Il y a quelque chose de foncièrement triste dans tout ça. Poirier voulait être reconnu. Aimé. Récompensé pour sa réussite. Il voulait inspirer. L’histoire d’un p’tit gars de Longueuil devenu milliardaire. Mais à force de vouloir prouver sa valeur avec des objets, il a vidé son personnage de toute humanité.
La plus belle richesse, c’est celle qui ne se voit pas. Celle qui s’écoute. Qui se ressent. Qui élève.

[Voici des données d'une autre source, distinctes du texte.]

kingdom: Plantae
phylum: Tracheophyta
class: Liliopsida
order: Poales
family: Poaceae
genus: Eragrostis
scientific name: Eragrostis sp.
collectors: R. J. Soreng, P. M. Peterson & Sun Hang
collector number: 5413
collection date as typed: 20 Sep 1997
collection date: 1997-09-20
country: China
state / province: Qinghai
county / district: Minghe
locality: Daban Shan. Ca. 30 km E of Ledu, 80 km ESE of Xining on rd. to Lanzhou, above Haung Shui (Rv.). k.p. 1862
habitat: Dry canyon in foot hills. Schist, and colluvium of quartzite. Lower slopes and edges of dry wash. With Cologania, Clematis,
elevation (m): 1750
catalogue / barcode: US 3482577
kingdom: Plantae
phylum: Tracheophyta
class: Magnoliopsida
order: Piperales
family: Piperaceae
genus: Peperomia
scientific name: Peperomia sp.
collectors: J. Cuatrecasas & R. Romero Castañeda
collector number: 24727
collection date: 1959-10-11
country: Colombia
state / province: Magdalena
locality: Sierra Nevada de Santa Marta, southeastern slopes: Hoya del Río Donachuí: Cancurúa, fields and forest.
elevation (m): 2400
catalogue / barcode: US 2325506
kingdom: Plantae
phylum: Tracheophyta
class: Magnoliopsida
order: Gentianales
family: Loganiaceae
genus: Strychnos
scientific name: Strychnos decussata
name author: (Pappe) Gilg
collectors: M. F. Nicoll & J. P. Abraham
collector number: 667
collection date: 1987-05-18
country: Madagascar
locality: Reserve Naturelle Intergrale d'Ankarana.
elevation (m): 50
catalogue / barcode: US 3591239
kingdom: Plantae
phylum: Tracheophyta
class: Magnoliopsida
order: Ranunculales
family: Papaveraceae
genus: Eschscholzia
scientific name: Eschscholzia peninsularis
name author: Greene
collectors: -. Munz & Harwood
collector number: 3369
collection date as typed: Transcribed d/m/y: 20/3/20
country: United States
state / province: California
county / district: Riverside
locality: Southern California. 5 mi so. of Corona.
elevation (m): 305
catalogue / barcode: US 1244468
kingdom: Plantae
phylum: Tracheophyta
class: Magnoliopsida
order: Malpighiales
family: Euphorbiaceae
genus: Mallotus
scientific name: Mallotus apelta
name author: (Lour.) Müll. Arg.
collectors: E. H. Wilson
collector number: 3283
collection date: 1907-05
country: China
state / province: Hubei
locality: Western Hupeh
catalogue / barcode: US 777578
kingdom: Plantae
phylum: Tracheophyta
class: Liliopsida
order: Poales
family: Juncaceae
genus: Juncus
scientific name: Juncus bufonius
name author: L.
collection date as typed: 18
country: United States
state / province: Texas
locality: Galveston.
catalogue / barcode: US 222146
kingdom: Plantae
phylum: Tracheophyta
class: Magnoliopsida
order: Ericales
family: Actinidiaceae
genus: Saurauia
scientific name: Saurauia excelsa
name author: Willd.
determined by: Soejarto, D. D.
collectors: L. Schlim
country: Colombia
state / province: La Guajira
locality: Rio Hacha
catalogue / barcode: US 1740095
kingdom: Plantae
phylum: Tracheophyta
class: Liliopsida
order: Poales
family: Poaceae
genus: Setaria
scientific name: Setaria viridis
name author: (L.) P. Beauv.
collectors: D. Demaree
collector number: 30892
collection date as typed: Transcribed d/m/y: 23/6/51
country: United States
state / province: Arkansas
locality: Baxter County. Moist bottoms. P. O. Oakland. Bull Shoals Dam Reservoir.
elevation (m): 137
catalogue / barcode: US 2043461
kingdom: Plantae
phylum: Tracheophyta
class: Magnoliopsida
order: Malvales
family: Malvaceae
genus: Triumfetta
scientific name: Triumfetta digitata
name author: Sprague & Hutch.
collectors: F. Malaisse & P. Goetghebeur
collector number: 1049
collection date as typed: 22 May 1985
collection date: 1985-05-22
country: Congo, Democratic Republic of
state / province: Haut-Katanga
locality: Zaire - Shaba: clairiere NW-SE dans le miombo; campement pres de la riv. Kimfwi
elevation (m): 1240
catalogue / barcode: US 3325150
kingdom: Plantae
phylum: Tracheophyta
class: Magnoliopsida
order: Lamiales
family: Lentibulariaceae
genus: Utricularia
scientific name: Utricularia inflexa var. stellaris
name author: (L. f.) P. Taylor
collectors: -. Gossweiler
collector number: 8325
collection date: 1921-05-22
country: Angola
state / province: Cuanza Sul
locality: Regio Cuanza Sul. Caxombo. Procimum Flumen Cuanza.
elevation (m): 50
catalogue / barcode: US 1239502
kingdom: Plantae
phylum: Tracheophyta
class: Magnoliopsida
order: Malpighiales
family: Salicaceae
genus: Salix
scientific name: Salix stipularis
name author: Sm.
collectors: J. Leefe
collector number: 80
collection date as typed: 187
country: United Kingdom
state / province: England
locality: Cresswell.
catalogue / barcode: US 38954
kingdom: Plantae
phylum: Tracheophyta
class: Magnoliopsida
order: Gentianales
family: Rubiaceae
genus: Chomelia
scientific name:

Luc Poirier, avec ses jets, ses diamants, ses yachts et ses bolides, est devenu l’illustration parfaite que la classe ne s'achète pas. On peut être riche comme Crésus, et pauvre dans son coeur.
Et maintenant?
Radio-Canada, Crave, Bell Média… Tous les diffuseurs qui ont misé sur l’image de Poirier doivent aujourd’hui se mordre les doigts. Le malaise est palpable. L’irritation monte. Le public décroche.
Le plus ironique, c’est que Poirier lui-même ne semble pas comprendre. Il ne voit pas que les Québécois n’en peuvent plus de cette richesse décomplexée, déconnectée, inutilement vulgaire. Il croit encore que son château à Candiac et son gazon synthétique à 14 000 $ vont faire rêver.
Mais il ne fait rêver personne. Il fait grimacer.